Fr Mark Schultz

Dear Friend,

Happy Hallowmas Day! Today’s the Feast of All Saints when we celebrate the beauty and diversity of the members of Christ’s body, the great cloud of witnesses of the Church Triumphant that ever surrounds us in the communion of God’s great Love and that live and reign with him in the Deathless Kingdom of Love that even now is coming into the world.

Our reading from Hebrews this morning gives a rather impressive (and daunting!) list of some of the miraculous and valorous things the holy ones and heroes of the Hebrew Testament accomplished or endured by grace, and the church is flooded with stories of other holy ones who, by grace, fought or resisted dragons (both cultural and personal), performed miracles, and/or endured much.

But I think we misunderstand the glory of the saints, the glory and the beauty of holiness, if we understand it chiefly in terms of miraculous or exceptional acts of high renown. The glory of the heavenly hosts is not to be found in a list of great deeds, but in a life in which grace is embodied, a life shaped by and for love, a life in which love is clearly visible, a life that is love. In fact, it’s Love that has worked all the worthy accomplishments of the saints. It’s Love that is the saints’ crown and Love that is their glory.

And who can limit the scope and action of Love’s work? Surely if it’s in great deeds it’s also in the small. Indeed: the Love that moved Saint Nicholas to calm a storm (while bi-locating!) is the same Love that weeps with those who mourn in the tears of Saint Catherine of Sienna; the Love that engraved in gold the monogram of Christ onto the heart of Saint Ignatius is the Love that washed the dishes of a convent in the hands of Saint Therese of Lisieux; the Love that moved Saint Francis to preach to the doves is the same Love that moved Anglican Bishop Hugh Latimer to comfort his friend, Bishop Nicholas Ridley, as they approached the stakes on which they’d be burned (“Be of good cheer, Master Ridley,” he said, “…we shall this day light such a candle in England as I hope, by God’s grace, shall never be put out!”); the Love that inspired the visions of Saint Hildegard of Bingen and Saint Julian of Norwich is that same Love by which a parent tucks a sleepy child into bed.

Speaking of Mother Julian, she had a wonderful way of holding this reality of God’s love when she spoke of “the full gracious and homely” divinity of God.

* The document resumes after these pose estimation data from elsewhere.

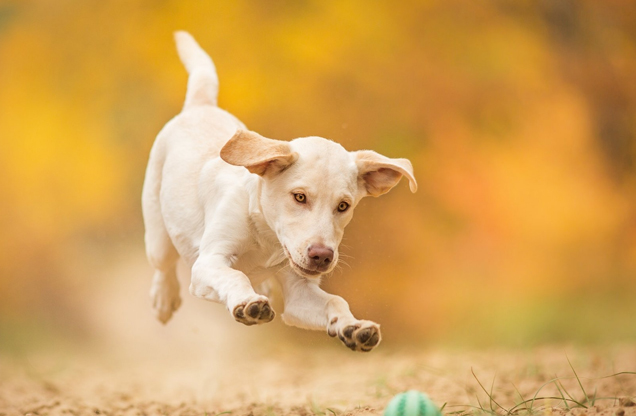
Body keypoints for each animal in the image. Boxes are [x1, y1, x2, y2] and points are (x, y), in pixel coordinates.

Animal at [142, 30, 418, 352]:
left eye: (343, 206)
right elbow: (234, 275)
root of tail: (201, 105)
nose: (322, 256)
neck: (267, 239)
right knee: (163, 265)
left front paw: (353, 327)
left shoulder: (299, 291)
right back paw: (164, 299)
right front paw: (247, 302)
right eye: (299, 197)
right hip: (158, 236)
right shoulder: (208, 263)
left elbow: (335, 301)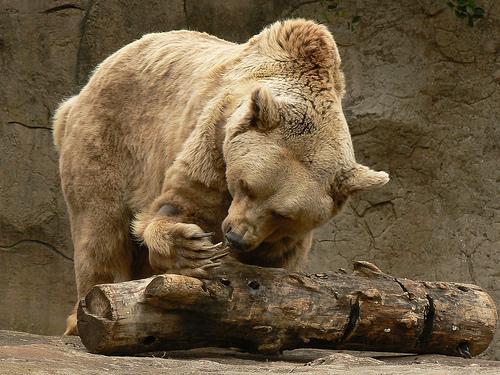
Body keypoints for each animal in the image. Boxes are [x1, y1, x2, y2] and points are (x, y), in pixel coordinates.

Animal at [54, 19, 390, 336]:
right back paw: (83, 314)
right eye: (246, 185)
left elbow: (278, 260)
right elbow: (183, 205)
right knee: (99, 230)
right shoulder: (213, 138)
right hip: (109, 141)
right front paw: (193, 248)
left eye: (282, 214)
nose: (235, 236)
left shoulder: (283, 232)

For her, God had courtly grace and royal majesty…but was close, familiar, too, the Divine Love fully at home everywhere and with everyone. And the saints share in that homeliness, becoming by Love’s indwelling living beacons of God’s own at-homeness with the people God loves…which is to say: everyone.

The glory of the saints, the glory of Love, is also your glory. You may not work a miracle today, but you can whisper a word of encouragement to someone who needs it now or may need it a week or a year from now. You can mourn with those who mourn. You can stand with those who stand for justice and peace. And you can know, when you do any of these things or anything else that Love may bid you do, Love is standing with you and in you, the grace of God is empowering you, and the communion of saints is surrounding you!